Trop, c’est comme trop, tout court. Les ribambelles de promesses électorales viennent de culminer avec un programme pancanadien de camping. Le chef libéral Justin Trudeau offrirait entre autres une bourse de 2000 $ pour que les jeunes défavorisés visitent les parcs nationaux éloignés.

Nous sommes fermement en faveur du plein air et aussi de l’aide aux démunis. Mais pourquoi gérer un programme qui dit à ces gens où dépenser les beaux dollars du fédéral ?

Cette promesse a été vivement critiquée. En effet, elle est le signe que la campagne dérape. Mais pas pour les raisons que l’on prétend.

Même avec l’accumulation de dépenses racoleuses, les finances publiques du Canada restent en santé. Le problème est ailleurs : dans le déséquilibre fiscal que cela révèle.

D’ailleurs, regardons de plus près cette photo de M. Trudeau. Elle en offre une belle métaphore : Ottawa glisse sur l’eau pendant que les provinces coulent sous les déficits…

PHOTO RYAN REMIORZ, LA PRESSE CANADIENNE

Justin Trudeau, jeudi dernier à Sudbury

Au Québec, cette affirmation peut surprendre. Après tout, le Québec a enregistré un surplus de 4,4 milliards l’année dernière. Reste que les grandes tendances demeurent inquiétantes.

Sous le mandat de M. Trudeau, deux renversements majeurs sont survenus : 

– Les 65 ans et plus sont devenus plus nombreux que les 15 ans et moins ;

– Les dettes des provinces ont dépassé celle du fédéral.

Il y a un lien entre les deux. Plus une population vieillit, plus les soins de santé coutent cher et les provinces paient la majorité de cette facture.

Le Directeur parlementaire du budget l’a clairement affirmé : les finances publiques du fédéral sont « viables » à long terme, tandis que celles des provinces ne le sont pas. En d’autres mots, il y a un déséquilibre.

La Chaire en fiscalité et en finances publiques de l’Université de Sherbrooke a d’ailleurs mis en garde le Québec l’été dernier. Un ralentissement économique pourrait suffire à replonger le Québec en déficit structurel, a-t-elle prévenu.

Cela remet en contexte les déficits passés de M. Trudeau et ceux qu’il promet pour la suite.

Les libéraux ont en partie raison de dédramatiser leurs déficits. Le ratio dette/PIB du Canada est le plus faible du G7 et il resterait stable durant leur prochain mandat (entre 30 et 31 %).
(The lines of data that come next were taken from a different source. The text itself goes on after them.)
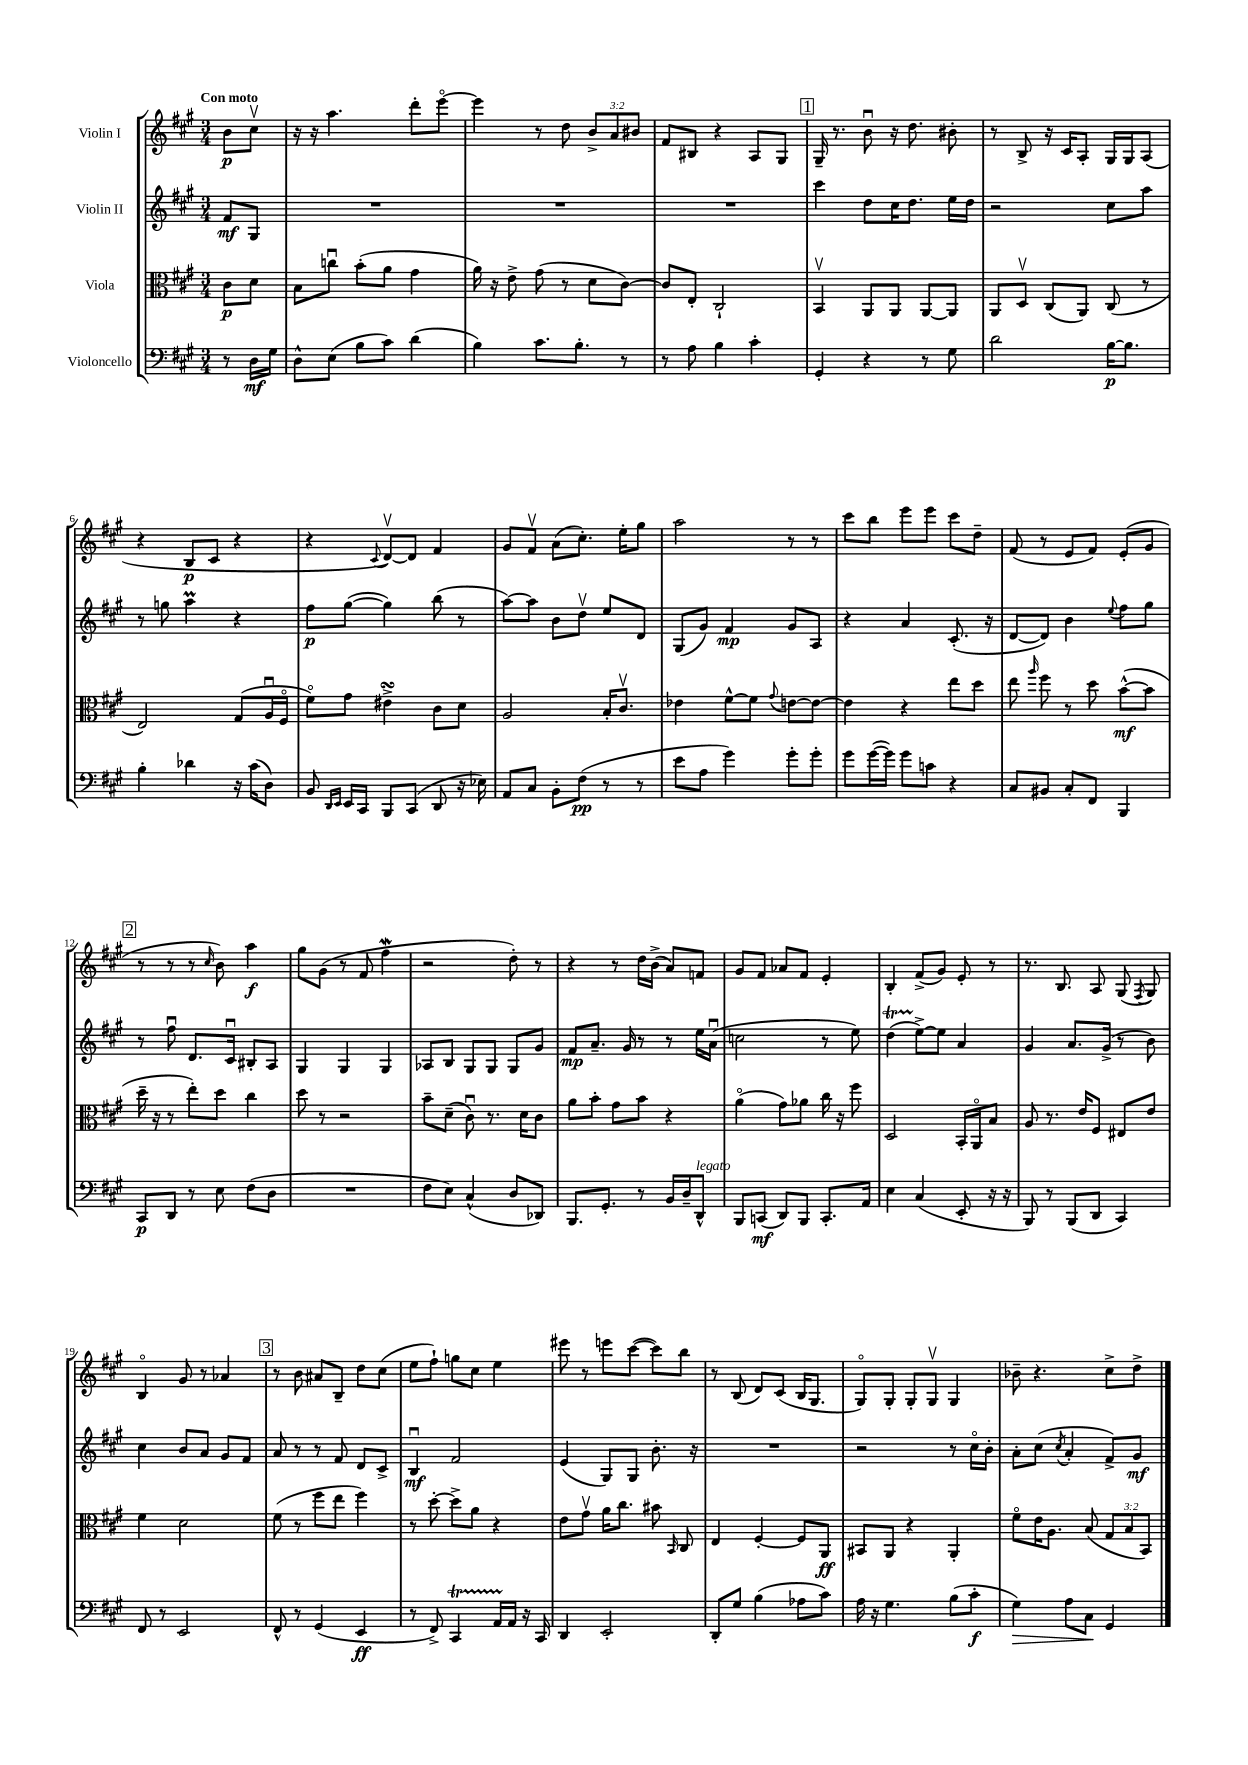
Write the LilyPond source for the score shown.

<<
\new StaffGroup <<
\new Staff = "s0" \with { instrumentName = "Violin I" } {
    \clef treble \key a \major \numericTimeSignature \time 3/4 \override Staff.TupletNumber.text = #tuplet-number::calc-fraction-text \partial 4 \tempo "Con moto"
    \autoBeamOff b'8[\p cis''8]\upbow |
    r16 r16 a''4. d'''8[-. e'''8]~\flageolet |
    e'''4 r8 d''8 \tuplet 3/2 { b'8[-> a'8 bis'8] } |
    fis'8[ bis8] r4 a8[ gis8] |
    \mark \markup { \box "1" } gis16-- r8. b'8\downbow r16 d''8. bis'8-. |
    r8 b8-> r16 cis'16[ a8]-. gis16[ gis16 a8]( |
    r4 b8[\p cis'8] r4 |
    r4 \appoggiatura { cis'8 } d'8[~\upbow) d'8] fis'4 |
    gis'8[ fis'8]\upbow a'8[( cis''8.]-.) e''16[-. gis''8] |
    a''2 r8 r8 |
    cis'''8[ b''8] e'''8[ e'''8] cis'''8[ d''8]-- |
    fis'8( r8 e'8[ fis'8]) e'8[-.( gis'8] |
    \mark \markup { \box "2" } r8 r8 r8 \grace { cis''16 } b'8) a''4\f |
    gis''8[ gis'8]( r8 fis'8 fis''4\mordent |
    r2 d''8-.) r8 |
    r4 r8 d''16[ b'16]->( a'8[) f'8] |
    gis'8[ fis'8] aes'8[ fis'8] e'4-. |
    b4-. fis'8[->( gis'8]) e'8-. r8 |
    r8. b8. a8 gis8( \acciaccatura { fis8 } gis8) |
    b4\flageolet gis'8 r8 aes'4 |
    \mark \markup { \box "3" } r8 b'8 ais'8[ b8]-- d''8[ cis''8]( |
    e''8[ fis''8]-!) g''8[ cis''8] e''4 |
    eis'''8 r8 e'''8[ cis'''8]~( cis'''8[) b''8] |
    r8 b8( d'8[) cis'8]( b16[ gis8.] |
    gis8[\flageolet) gis8]-. gis8[-. gis8]\upbow gis4 |
    bes'8-- r4. cis''8[-> d''8]-> \bar "|." |
}
\new Staff = "s1" \with { instrumentName = "Violin II" } {
    \clef treble \key a \major \numericTimeSignature \time 3/4 \partial 4
    \autoBeamOff fis'8[\mf gis8] |
    R2. |
    R2. |
    R2. |
    \mark \markup { \box "1" } cis'''4 d''8[ cis''16 d''8.] e''16[ d''16] |
    r2 cis''8[ a''8] |
    r8 g''8 a''4\prall r4 |
    fis''8[\p gis''8]~( gis''4) b''8( r8 |
    a''8[~) a''8] b'8[ d''8]\upbow e''8[ d'8] |
    gis8[( gis'8]) fis'4\mp gis'8[ a8] |
    r4 a'4 cis'8.-.( r16 |
    d'8[~ d'8]) b'4 \appoggiatura { e''8 } fis''8[ gis''8] |
    \mark \markup { \box "2" } r8 fis''8\downbow d'8.[ cis'16]\downbow bis8[-. a8] |
    gis4 gis4 gis4 |
    aes8[ b8] gis8[ gis8] gis8[ gis'8] |
    fis'8[\mp a'8.]-- gis'16 r8 r8 e''16[ a'16]\downbow( |
    c''2 r8 e''8) |
    d''4\startTrillSpan( e''8[~->\stopTrillSpan) e''8] a'4 |
    gis'4 a'8.[ gis'16]->( r8 b'8) |
    cis''4 b'8[ a'8] gis'8[ fis'8] |
    \mark \markup { \box "3" } a'8 r8 r8 fis'8 d'8[ cis'8]-> |
    b4\downbow\mf fis'2 |
    e'4( gis8[) gis8] b'8.-. r16 |
    R2. |
    r2 r8 cis''16[\flageolet b'16]-. |
    a'8[-. cis''8]( \acciaccatura { cis''8 } a'4-. fis'8[->) gis'8]\mf \bar "|." |
}
\new Staff = "s2" \with { instrumentName = "Viola" } {
    \clef alto \key a \major \numericTimeSignature \time 3/4 \override Staff.TupletNumber.text = #tuplet-number::calc-fraction-text \partial 4
    \autoBeamOff cis'8[\p d'8] |
    b8[ c''8]\downbow b'8[-.( a'8] gis'4 |
    a'16) r16 e'8-> gis'8( r8 d'8[ cis'8]~) |
    cis'8[ e8]-. cis2-! |
    \mark \markup { \box "1" } b,4\upbow a,8[ a,8] a,8[~ a,8] |
    a,8[ d8]\upbow cis8[( a,8]) cis8( r8 |
    e2) gis8[( a16\downbow fis16]\flageolet |
    fis'8[\flageolet) gis'8] eis'4->\turn cis'8[ d'8] |
    a2 b16[-. cis'8.]\upbow |
    ees'4 fis'8[~-^ fis'8] \appoggiatura { gis'8 } e'8[~ e'8]~ |
    e'4 r4 e''8[ d''8] |
    e''8 \grace { a''16 } fis''8 r8 d''8 b'8[~-^\mf( b'8] |
    \mark \markup { \box "2" } d''16-- r16 r8 e''8[-.) d''8] cis''4 |
    d''8 r8 r2 |
    b'8[-- d'8]--( cis'8\downbow) r8. d'16[ cis'8] |
    a'8[ b'8]-. gis'8[ b'8] r4 |
    a'4\flageolet( gis'8[) aes'8] cis''16 r16 fis''8 |
    d2 b,16[-. a,16\flageolet b8] |
    a8 r8. e'16[ fis8] eis8[ e'8] |
    fis'4 d'2 |
    \mark \markup { \box "3" } fis'8( r8 fis''8[ e''8] fis''4) |
    r8 d''8~-. d''8[-> a'8] r4 |
    e'8[ gis'8]\upbow a'16[ cis''8.] bis'8 \grace { b,16 } cis8 |
    e4 fis4~-. fis8[ a,8]\ff |
    bis,8[ a,8] r4 a,4-. |
    fis'8[\flageolet e'16 a8.] b8( \tuplet 3/2 { gis8[ b8 b,8]) } \bar "|." |
}
\new Staff = "s3" \with { instrumentName = "Violoncello" } {
    \clef bass \key a \major \numericTimeSignature \time 3/4 \partial 4
    \autoBeamOff r8 d16[\mf gis16] |
    d8[-^ e8]( b8[ cis'8]) d'4( |
    b4) cis'8.[ b8.]-. r8 |
    r8 a8 b4 cis'4-. |
    \mark \markup { \box "1" } gis,4-. r4 r8 gis8 |
    d'2 b16[~\p b8.] |
    b4-. des'4 r16 cis'16[( d8]) |
    b,8 \grace { d,16[ e,16] } e,16[ cis,16] b,,8[ cis,8]( d,8 r16 ees16) |
    a,8[ cis8] b,8[-. fis8]\pp( r8 r8 |
    e'8[ a8] gis'4) gis'8[-. gis'8]-. |
    gis'8[ gis'16~( gis'16]) gis'8[ c'8] r4 |
    cis8[ bis,8] cis8[-. fis,8] b,,4 |
    \mark \markup { \box "2" } cis,8[\p d,8] r8 e8 fis8[( d8] |
    R2. |
    fis8[ e8]) cis4-^( d8[ des,8]) |
    b,,8.[ gis,8.]-. r8 b,16[ d16-- d,8]-^^\markup { \italic "legato" } |
    b,,8[ c,8]\mf( d,8[) b,,8] c,8.[-. a,16] |
    e4 cis4( e,8-. r16 r16 |
    b,,8) r8 b,,8[( d,8] cis,4) |
    fis,8 r8 e,2 |
    \mark \markup { \box "3" } fis,8-^ r8 gis,4( e,4\ff |
    r8 fis,8->) cis,4\startTrillSpan a,16[ a,16]\stopTrillSpan r16 cis,16 |
    d,4 e,2-. |
    d,8[-. gis8] b4( aes8[ cis'8]) |
    a16 r16 gis4. b8[( cis'8]-.\f |
    gis4\>) a8[ cis8]\! gis,4 \bar "|." |
}
>>
>>
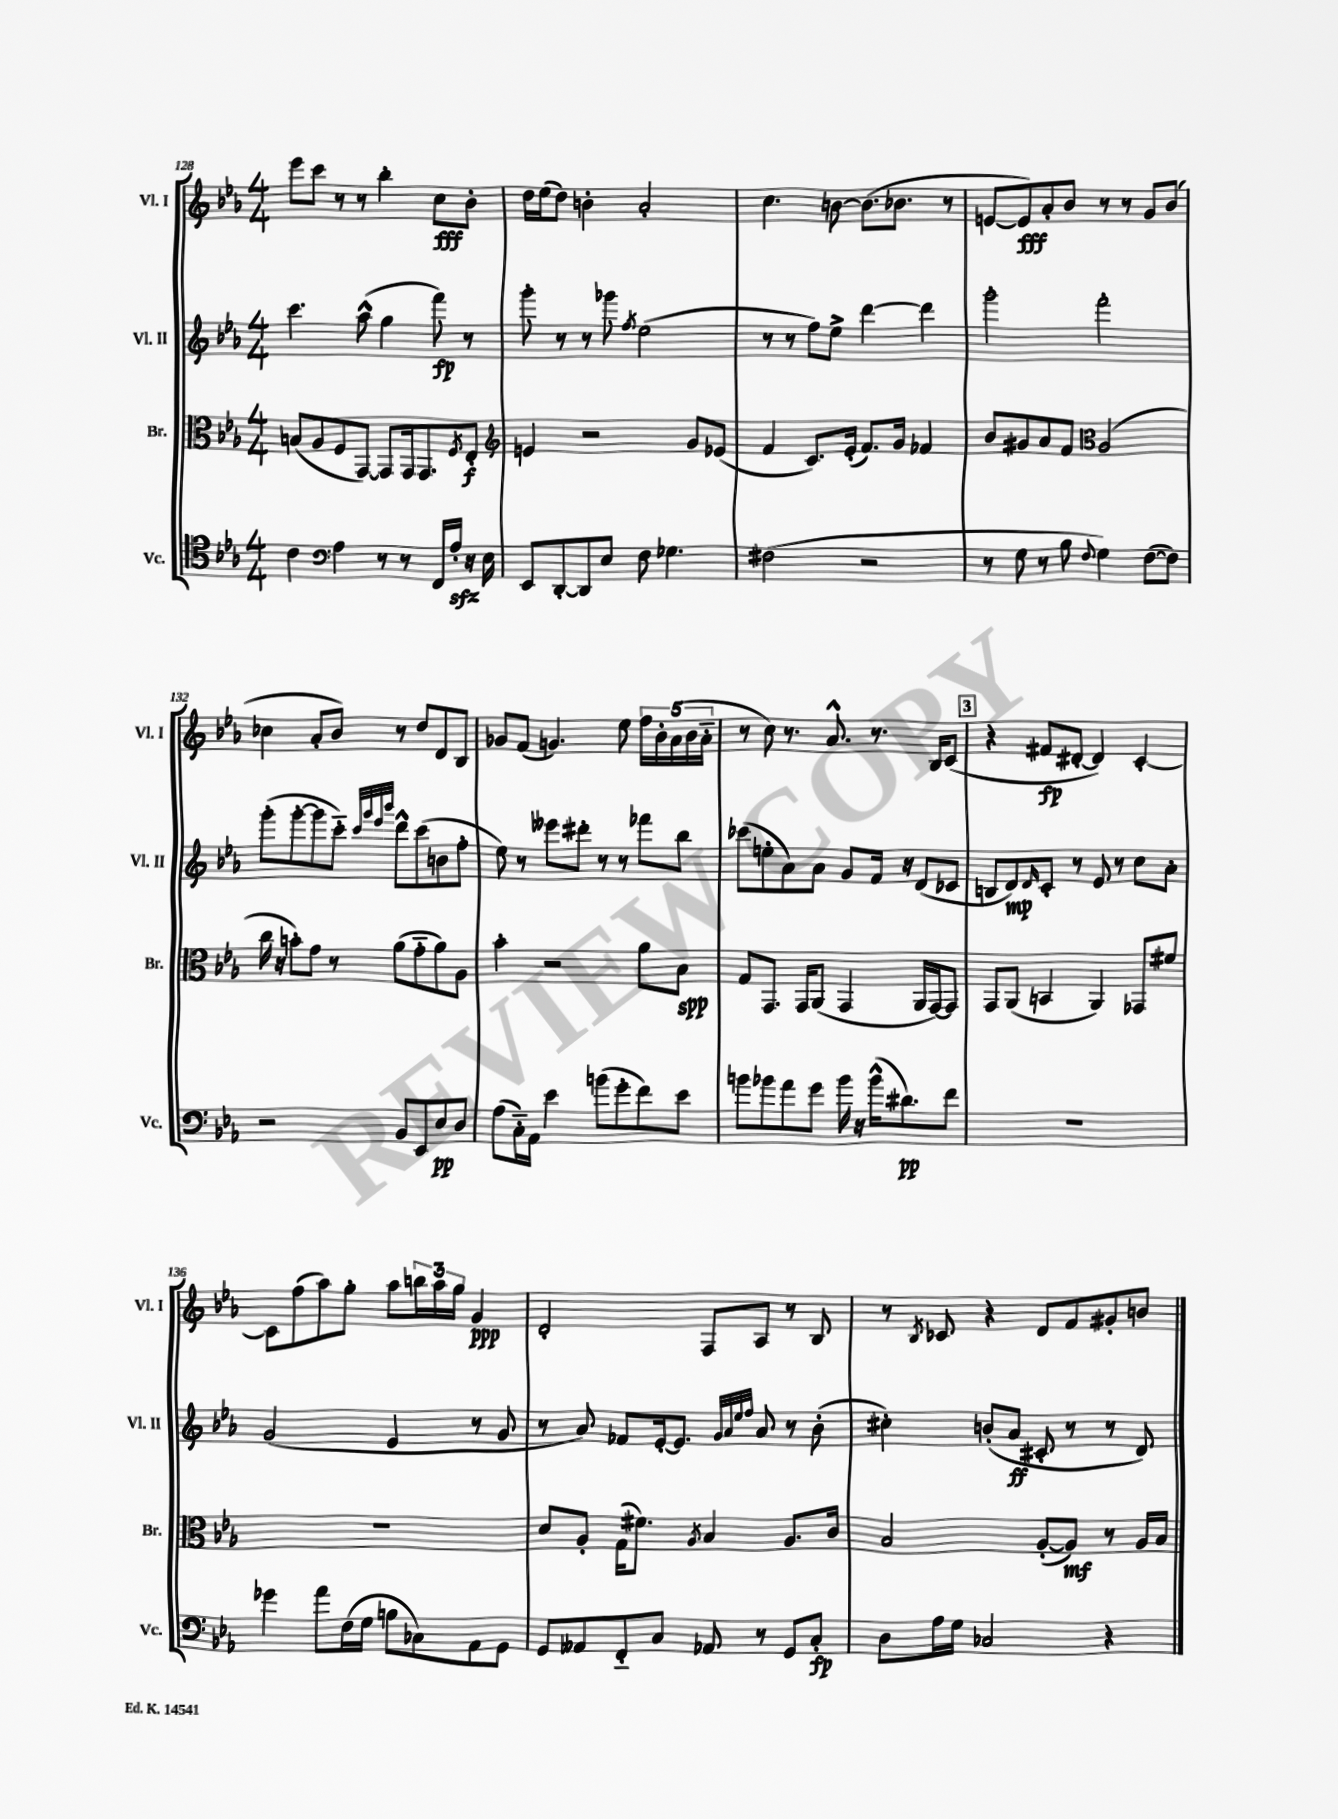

De plus, la cote de crédit est excellente et les coûts d’emprunt sont faibles. Absolument rien à voir avec la crise des années 90. Si on s’inquiète pour l’héritage laissé à nos petits-enfants, la dette climatique devrait inquiéter plus que la dette fédérale.

N’empêche que même si le fédéral a les moyens de dépenser, cela ne signifie pas qu’il doit le faire ! Les déficits libéraux constituent donc malgré tout un problème pour plusieurs raisons.

Parce que M. Trudeau a brisé sa promesse d’équilibrer le budget en 2019. Parce qu’il investit pour « stimuler la croissance » alors que l’économie tourne déjà à plein régime. Parce qu’il instaure une culture de l’insouciance budgétaire à Ottawa. Parce qu’il réduit la marge de manœuvre d’Ottawa pour intervenir lors de la prochaine récession. Et surtout, ces déficits sont un problème quand on les remet dans le contexte des relations avec les provinces.

Il y a quelque chose d’insultant à voir les libéraux multiplier les promesses dans les champs de compétence des provinces comme la santé (assurance médicaments) et l’éducation (prêts étudiants). Si le fédéral a tant d’argent, pourquoi avoir refusé d’indexer les transferts en santé selon le vieillissement de la population ? Pourquoi avoir plafonné les transferts en santé à un rythme inférieur à la croissance des coûts de système ? Pourquoi ne pas les aider au lieu d’empiéter sur leur travail ?

La réponse est connue. Le fédéral préfère distribuer des chèques avec une feuille d’érable. C’est mieux pour se faire réélire.

Malheureusement, les provinces n’ont pas été invitées à ce Noël des campeurs.